Hey Jude! An Introduction to a Short Epistle
Tucked in between the three letters from John and the book of Revelation, is the tiny, but jam-packed epistle of Jude.
It would be easy for me to breeze right through it, acknowledge the warm and cozy benediction at the end and move on with my day.
But if I take it slow, and really dig in to know the author and the purpose behind his writing, I can do more than just READ God’s Word, but I can LIVE it out.
Who was Jude?
In the app, the OVERVIEW gives us some basic information and other verses to support it:
- Jude (also known as Judah, or Judas) was one of Jesus’ four, half-brothers. We find references to this in Matthew 13:55 (“Is this not the carpenter’s son? Is not his mother called Mary, and His brothers, James and Joseph and Simon and Judas?”) and Mark 6:3 (“Is not this the carpenter, the son of Mary, and brother of James and Joses and Judas and Simon? Are not His sisters here with us?” And they took offense at Him).
- In John 7:5, we learn that “not even His brothers were believing in Him.” Jude’s faith came later, after the Resurrection.
- Jude was a well-educated, well-written, traveling teacher, familiar with the struggles going on in many of the Christian churches. In fact, in this short letter, Jude references the Old Testament along with some extra-Biblical writings (Jewish literature, the book of Enoch and the Testament of Moses).

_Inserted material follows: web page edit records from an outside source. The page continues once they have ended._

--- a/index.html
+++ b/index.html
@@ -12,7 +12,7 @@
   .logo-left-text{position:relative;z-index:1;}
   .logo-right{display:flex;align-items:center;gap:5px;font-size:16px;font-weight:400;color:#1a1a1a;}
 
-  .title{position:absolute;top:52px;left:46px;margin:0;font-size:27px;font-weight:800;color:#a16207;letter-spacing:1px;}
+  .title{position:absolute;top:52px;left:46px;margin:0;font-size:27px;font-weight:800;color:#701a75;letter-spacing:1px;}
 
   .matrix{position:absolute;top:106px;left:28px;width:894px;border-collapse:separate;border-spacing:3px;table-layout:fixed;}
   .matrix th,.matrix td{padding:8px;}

- Most importantly, Jude called himself a bond-servant of Christ. Tapping on that word reveals the definition: doulos: slave or servant (literal or figurative, voluntary or involuntary); spoken of TRUE followers and worshippers of God.
Who did Jude write to?
- We can deduce based on the introduction and the whole letter’s contents, Jude was writing to Jewish Christians, probably in Greek-speaking regions.
- The letter could have been written to one church in particular facing a crisis, but it may have been meant to be circulated to other churches as well.

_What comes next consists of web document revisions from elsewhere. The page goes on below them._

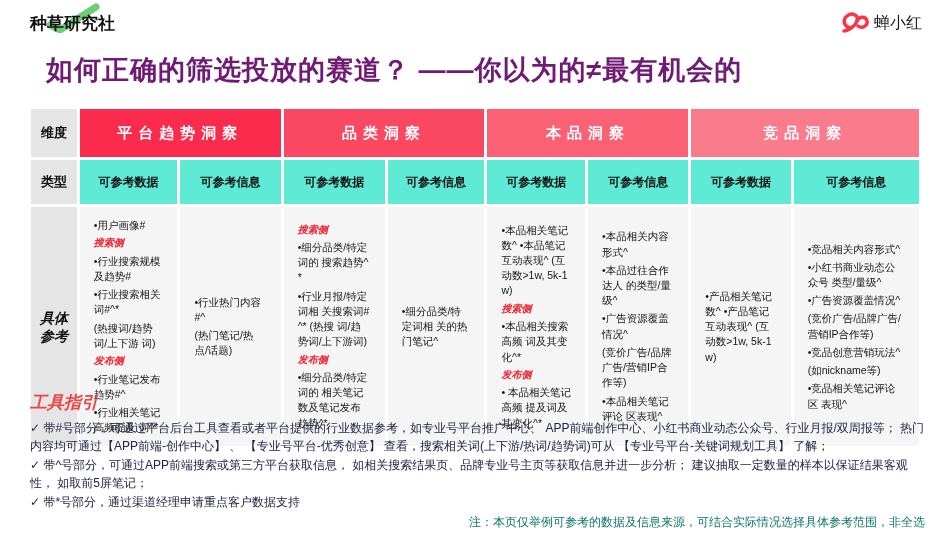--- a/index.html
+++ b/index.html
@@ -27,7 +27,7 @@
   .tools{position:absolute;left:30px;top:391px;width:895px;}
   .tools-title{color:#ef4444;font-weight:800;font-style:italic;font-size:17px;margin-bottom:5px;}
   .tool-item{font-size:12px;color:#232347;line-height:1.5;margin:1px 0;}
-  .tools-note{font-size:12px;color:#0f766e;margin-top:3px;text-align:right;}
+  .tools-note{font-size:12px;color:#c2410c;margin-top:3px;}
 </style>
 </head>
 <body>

- Jude refers to the readers as CALLED, BELOVED and KEPT for Jesus Christ (v.2). These three words in Jude’s introduction certainly had to boost believers’ morale, as it should us today! He reminds us we’ve been invited into God’s Kingdom, we are loved with great affection and we are guarded and watched – God’s eyes are fixed upon us!
Why did Jude write the letter?
- In verse three, we see the purpose of Jude’s letter, and it’s BIG! “Beloved, while I was making every effort to write you about our common salvation, I felt the necessity to write to you appealing that you contend earnestly for the faith which was once for all handed down to the saints.”
- Jude originally wanted to write about salvation, but then, he changed the direction and tone of his letter! He needed to focus on TRUTH and help the church CONTEND EARNESTLY, or to “fight for, and strive” for that truth.
- Jude uses a combination of “judgement” language, together with affirmation and encouragement in his letter.
Christians today need to take to heart Jude’s words to the early church. Many of our churches are facing a crisis of TRUTH, where the false has crept in unnoticed.
Jude will teach us how to recognize the false and CONTEND for the faith!